This invention relates to a process for isomerization of hydrochlorofluorocarbons, particularly to a process for isomerization of hydrochlorofluorocarbons to more stable isomers using fluorinated alumina catalyst.
Among the chlorofluoroalkanes (which are commonly named "flon"), perchlorofluorocarbons (containing only fluorine and chlorine, and no hydrogen) (hereinafter abbreviated as "CFC") have been widely used as refrigerant carriers, solvents, foaming agents and so on, as they are stable and safe substances.
But recently, as CFCs were found to be one of the substances to be the cause of the destruction of the ozone layer and global warming, an international agreement was concluded to restrict the production of CFCs by 2,000 A.D. completely.
Recently, research and study of substances for the substitution of these CFCs has been conducted. As the most possible substitution, hydrogen-containing chlorofluoroalkanes, namely hydrochlorofluorocarbons (hereinafter abbreviated as "HCFCs"), such as: 1,1-dichloro-2,2,2-trifluoroethane (hereinafter abbreviated as "HCFC-123"); 1-chloro-1,2,2,2-tetrafluoroethane (hereinafter abbreviated as "HCFC-124"); and 2-chloro-2,2-difluoroethane (hereinafter abbreviated as "HCFC-142b"), can be listed.
However, HCFCs have many kinds of isomers. For example, dichlorotrifluoroethane has isomers of 1,2-dichloro-1,2,2-trifluoroethane (hereinafter abbreviated as "HCFC-123a"), 2,2-dichloro-1,1,2-trifluoroethane (hereinafter abbreviated as "HCFC-123b") and the like, besides the above-mentioned HCFC-123.
In the synthesis of HCFC-123, the by-products of these isomers may sometimes be produced. Similarly, in the synthesis of HCFC-142b, 2-chloro-1,2-difluoroethane (hereinafter abbreviated as "HCFC-142a") and 1-chloro 2,2-difluoroethane (hereinafter abbreviated as "HCFC-142") may be sometimes produced as by-products.

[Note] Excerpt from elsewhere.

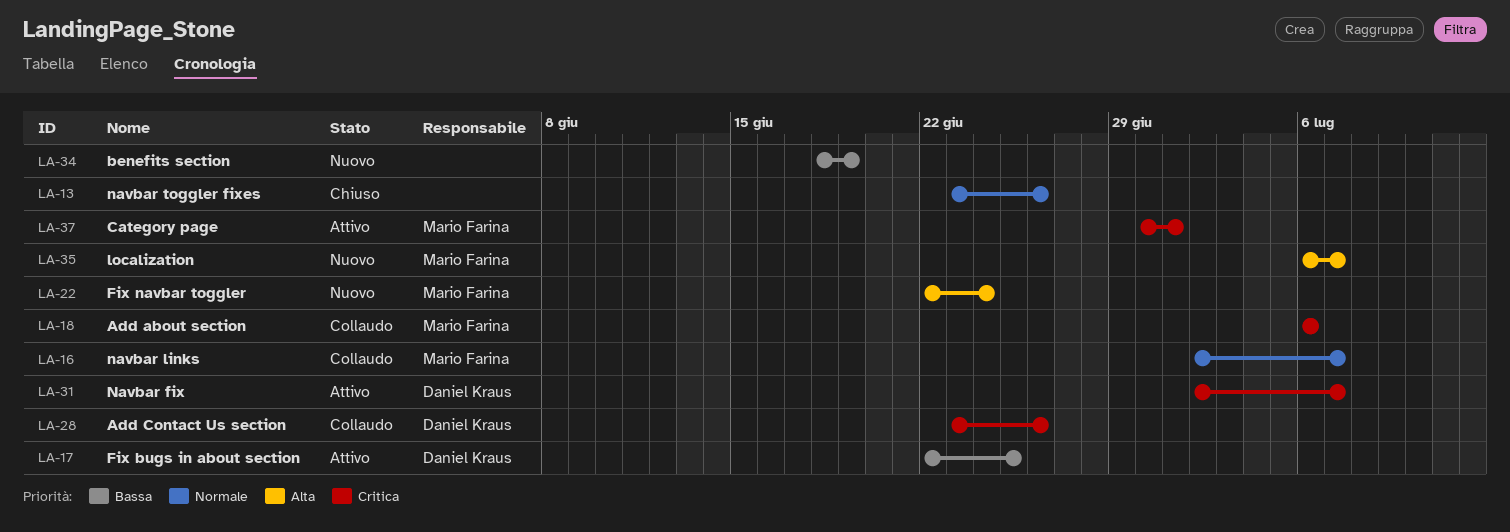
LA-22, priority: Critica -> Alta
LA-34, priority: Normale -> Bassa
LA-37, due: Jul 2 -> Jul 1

HCFCs such as HCFC-123a, HCFC-123b and 1-chloro-1,1,2,2-tetrafluoroethane (hereinafter abbreviated as "HCFC-124a") are more unstable compounds than the HCFCs which have a high concentration of fluorine atoms around a carbon atom in the molecule such as HCFC-123 and HCFC-124, particularly those HCFCs having trifluoromethyl radicals (CF.sub.3). Stable compounds are generally preferred for most applications. For example, as in the case of use as the foaming agent of urethane foam, mixing such highly reactive HCFCs with other materials threatens to influence the quality of the product, so it is not preferable. For such application, the use of HCFCs which have a high concentration of fluorine atoms around a carbon atom, is desirable. For example, in an HCFC having more than 3 fluorine atoms in the molecule, an HCFC having the trifluoromethyl radical in the molecule (such as HCFC-123 and HCFC-124) is the most preferable. And also by way of example in dichlorodifluoroethane and chlorodifluoroethane having only 2 fluorine atoms in the molecule, 1,2-dichloro-2,2-difluoroethane (hereinafter abbreviated as "HCFC-132b") and HCFC-142b which have the difluorochloromethyl radical and have a higher concentration of halogen atoms around a carbon atom in the molecule are more preferable.
It would be quite useful if a desired HCFC could be purified and separated from its isomer mixture. However, the boiling point of such isomers are usually so close to each other that purification by the distillation process (which is industrially the most generally used separation means) is not feasible or if feasible is not economical.